7.                                      Provided this Note remains outstanding and unpaid upon the Maturity Date and thereafter for a period of twelve (12) months after the Maturity Date, in addition to any remedies the Holder may have under this Agreement or otherwise, Holder shall have the option to exercise the Conversion Option; provided, however, the Conversion Price shall be equal to the lower of (i) the

 
 

Conversion Price as set forth in Section 4(i), or 50% of the Average Price calculated based on the preceding ten (10) consecutive Trading Days prior to the date of delivery of the Conversion Notice.

 

8.                                      The terms of this Note shall be construed in accordance with and governed by the laws of the State of New York, as applied to contracts entered into by residents within the State of New York, which contracts are to be performed entirely within the State of New York.

 

9.                                      Any term of this Note and all Notes issued pursuant to the Agreement may be waived (either generally or in a particular instance and either retroactively or prospectively), only with the written consent of Company and the Holders of Notes representing at least a majority of the aggregate amount of indebtedness incurred by the Company under all outstanding Notes issued pursuant to the Agreement.
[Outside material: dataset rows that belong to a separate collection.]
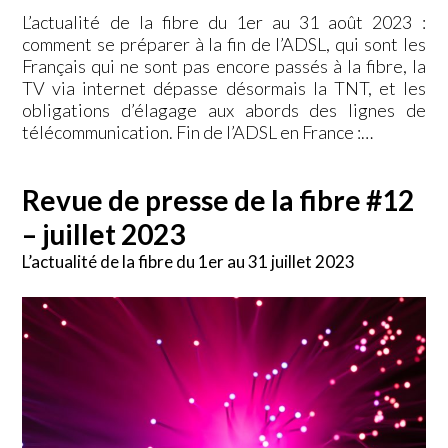
L’actualité de la fibre du 1er au 31 août 2023 :
comment se préparer à la fin de l’ADSL, qui sont les
Français qui ne sont pas encore passés à la fibre, la
TV via internet dépasse désormais la TNT, et les
obligations d’élagage aux abords des lignes de
télécommunication. Fin de l’ADSL en France :…
Revue de presse de la fibre #12
– juillet 2023
L’actualité de la fibre du 1er au 31 juillet 2023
Any amendment or waiver affected in accordance with this Section 9 shall be binding upon the Company, the Holder and the holders of all Notes issued pursuant to the Agreement.

 

10.                               If any provision of this Note, or the application of such provision to any person or circumstance, is held invalid or unenforceable, the remainder of this Note, or the application of such provisions to persons or circumstances other than those as to which it is held invalid or unenforceable, shall not be affected thereby.

 

11.                               Except as may be otherwise provided herein, all notices, requests, waivers and other communications made pursuant to this Note shall be made in accordance with Section of the Agreement.

 

12.                               In case any Note shall be mutilated, lost, stolen or destroyed, the Company shall issue a new Note of like date, tenor and denomination and deliver the same in exchange and substitution for and upon surrender and cancellation of any mutilated Note, or in lieu of any Note lost, stolen or destroyed, upon receipt of evidence satisfactory to the Company of the loss, theft or destruction of such Note.

 

13.                               Notwithstanding any other provision to the contrary herein, in no event shall the interest attributable to this Note exceed the maximum rate of interest then permitted under applicable law.

 

 

 

 

 

 

[The remainder of this Note is intentionally left blank]

 
 

This Note is executed as of the day first above written.

 

HISPANICAL INTERNATIONAL DELIGHTS OF AMERICA, INC.